Hace unos días, en X —el antiguo Twitter—, tres escritores cincuantinos (Antoni Martí Monterde, Francesc Serés y un servidor) nos pusimos a glosar, con melancólico entusiasmo, la fascinación que nos había causado en su momento película Europa, de Lars von Trier. Estrenada en 1991, la película mostraba una Europa devastada por la Segunda Guerra Mundial y la ignominia nazi. Presentaba el continente como un lugar frío, oscuro y violento, una pesadilla que podía recorrerse en tren siguiendo las indicaciones de la voz hipnótica de Max von Sydow. "Cuando cuente hasta diez, estarás en Europa".
El filme remitía a la catástrofe nazi, pero se estrenó al inicio de las Guerras de los Balcanes. Para los que teníamos veinte años cuando se estrenó el filme, la primera impresión que recibimos de Europa, y en particular de la Unión Europea, fue una honda decepción. ¿Cómo podía ser, nos preguntábamos, que el genocidio y los crímenes de guerra dirigidos por carniceros como Karadzic, Milosevic o Mladic sucedieran en una Europa supuestamente unida? Y sin embargo, las Guerras de los Balcanes, o de lo que se llamó la ex Yugoslavia, se dilató durante diez años, desde la guerra de Eslovenia hasta el conflicto de Macedonia. Tuvieron que intervenir los americanos (o no tuvieron que hacerlo, sino que intervinieron con agrado) y todo ello era deprimente. Luego comprendimos que el euroescepticismo y el antieuropeísmo eran algo muy jodido, y que suerte teníamos (tenemos) los súbditos del Reino de España, y en particular los ciudadanos de los Països Catalans, de estar dentro de una estructura de poder supraestatal como la Unión Europea, que se interpone entre nosotros y una nueva Guerra Civil española. Lo ha hecho en más de una ocasión, y ahora también lo hace.

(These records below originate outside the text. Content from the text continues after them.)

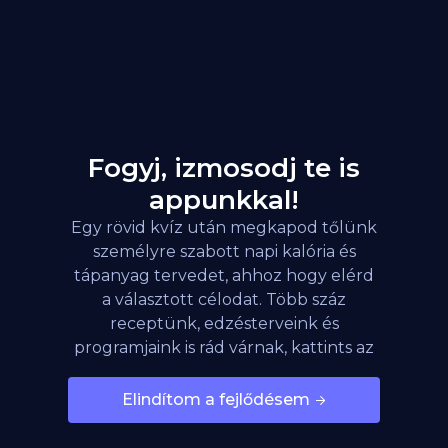
Fogyj, izmosodj te is
appunkkal!
Egy rövid kvíz után megkapod tőlünk
személyre szabott napi kalória és
tápanyag tervedet, ahhoz hogy elérd
a választott célodat. Több száz
receptünk, edzésterveink és
programjaink is rád várnak, kattints az
alábbi gombra!
Elindítom a fejlődésem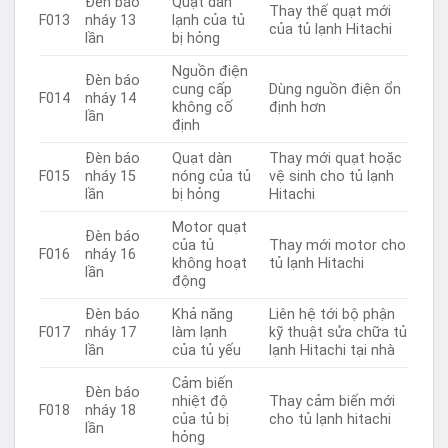
Đèn báo
Quạt dàn
Thay thế quạt mới
F013
nháy 13
lạnh của tủ
của tủ lạnh Hitachi
lần
bị hỏng
Nguồn điện
Đèn báo
cung cấp
Dùng nguồn điện ổn
F014
nháy 14
không cố
định hơn
lần
định
Đèn báo
Quạt dàn
Thay mới quạt hoặc
F015
nháy 15
nóng của tủ
vệ sinh cho tủ lạnh
lần
bị hỏng
Hitachi
Motor quạt
Đèn báo
của tủ
Thay mới motor cho
F016
nháy 16
không hoạt
tủ lạnh Hitachi
lần
động
Đèn báo
Khả năng
Liên hệ tới bộ phận
F017
nháy 17
làm lạnh
kỹ thuật sửa chữa tủ
lần
của tủ yếu
lạnh Hitachi tại nhà
Cảm biến
Đèn báo
nhiệt độ
Thay cảm biến mới
F018
nháy 18
của tủ bị
cho tủ lạnh hitachi
lần
hỏng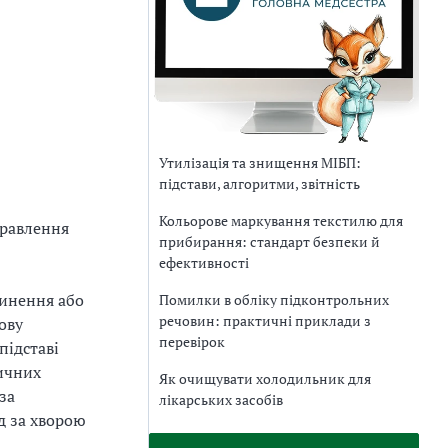
Утилізація та знищення МІБП:
підстави, алгоритми, звітність
Кольорове маркування текстилю для
правлення
прибирання: стандарт безпеки й
ефективності
пинення або
Помилки в обліку підконтрольних
речовин: практичні приклади з
ову
перевірок
підставі
дичних
Як очищувати холодильник для
за
лікарських засобів
д за хворою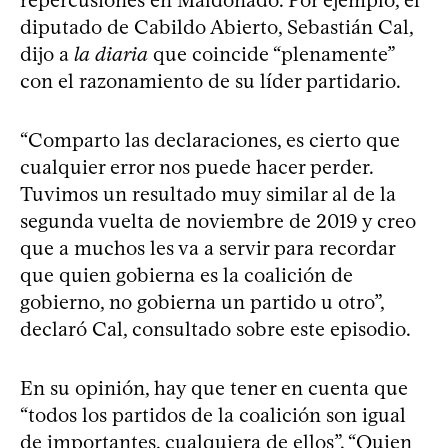
diputado de Cabildo Abierto, Sebastián Cal,
dijo a
la diaria
que coincide “plenamente”
con el razonamiento de su líder partidario.
“Comparto las declaraciones, es cierto que
cualquier error nos puede hacer perder.
Tuvimos un resultado muy similar al de la
segunda vuelta de noviembre de 2019 y creo
que a muchos les va a servir para recordar
que quien gobierna es la coalición de
gobierno, no gobierna un partido u otro”,
declaró Cal, consultado sobre este episodio.
En su opinión, hay que tener en cuenta que
“todos los partidos de la coalición son igual
de importantes, cualquiera de ellos”. “Quien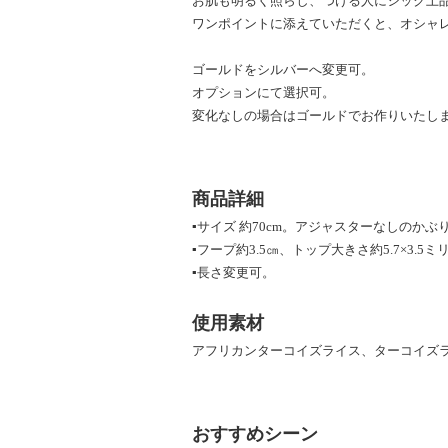
お肌も明るく照らし、つける人にシック上
ワンポイントに添えていただくと、オシャ
ゴールドをシルバーへ変更可。
オプションにて選択可。
変化なしの場合はゴールドでお作りいたし
商品詳細
▪サイズ 約70cm。アジャスターなしのかぶ
▪フープ約3.5㎝、トップ大きさ約5.7×3.5ミ
▪長さ変更可。
使用素材
アフリカンターコイズライス、ターコイズ
おすすめシーン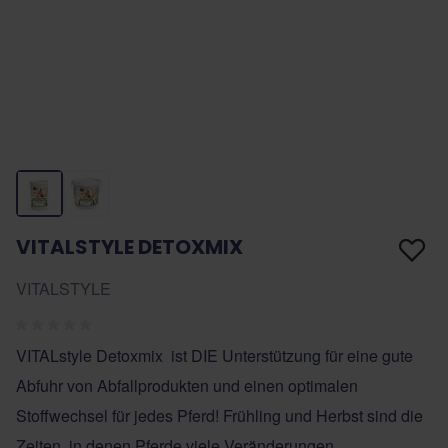
VITALSTYLE DETOXMIX
VITALSTYLE
VITALstyle Detoxmix ist DIE Unterstützung für eine gute
Abfuhr von Abfallprodukten und einen optimalen
Stoffwechsel für jedes Pferd! Frühling und Herbst sind die
Zeiten, in denen Pferde viele Veränderungen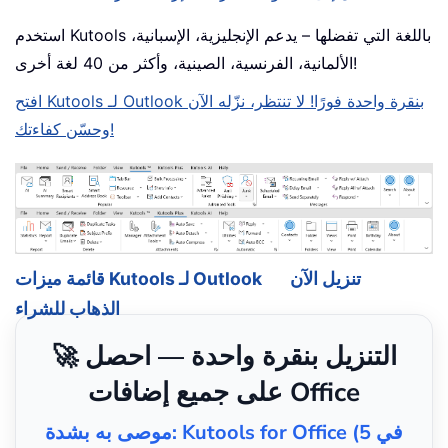
استخدم Kutools باللغة التي تفضلها – يدعم الإنجليزية، الإسبانية،
الألمانية، الفرنسية، الصينية، وأكثر من 40 لغة أخرى!
افتح Kutools لـ Outlook بنقرة واحدة فورًا! لا تنتظر، نزّله الآن
وحسّن كفاءتك!
تنزيل الآن
قائمة ميزات Kutools لـ Outlook
الذهاب للشراء
🚀 التنزيل بنقرة واحدة — احصل
على جميع إضافات Office
موصى به بشدة: Kutools for Office (5 في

Sin embargo, ser europeísta sigue sin ser nada fácil. El acuerdo sobre migración que han suscrito esta semana los veintisiete estados miembros de la Unión está muy lejos de ser la medida de equilibrio que preconizan sus defensores. Un acuerdo que endurece lo que ya era sangriento, y que incluye puntos como la deportación de familias de migrantes a los llamados “terceros países seguros”, no es más que el resultado de un fracaso, cuyo paradigma es, en estos momentos , Emmanuel Macron (con la nueva legislación francesa sobre inmigración; ver el artículo de Josep Ramoneda).
Macron, y el acuerdo de los veintisiete, nos demuestran que asumir los postulados de la extrema derecha no sirve para frenarla, sino para alimentarla. Los partidos de la derecha digamos tradicional que se llevan a cabo tratos con ultranacionalistas y neofascistas acaban rápidamente engullidos y fagocitados por sus dinámicas, como le sucede ahora mismo al PP en España (en algunos lugares, como Baleares, de forma acelerada ). La incertidumbre, y los grandes movimientos de población causados por guerras como Ucrania o Gaza (o Siria o Yemen, que no por olvidadas son menos dramáticas) tienen como respuesta una Europa cada vez más recluida, miedosa, mezquina y autoritaria, que parece que no se canse de incubar el huevo de la serpiente. La serpiente fascista de los europeos decididos a acabar con Europa.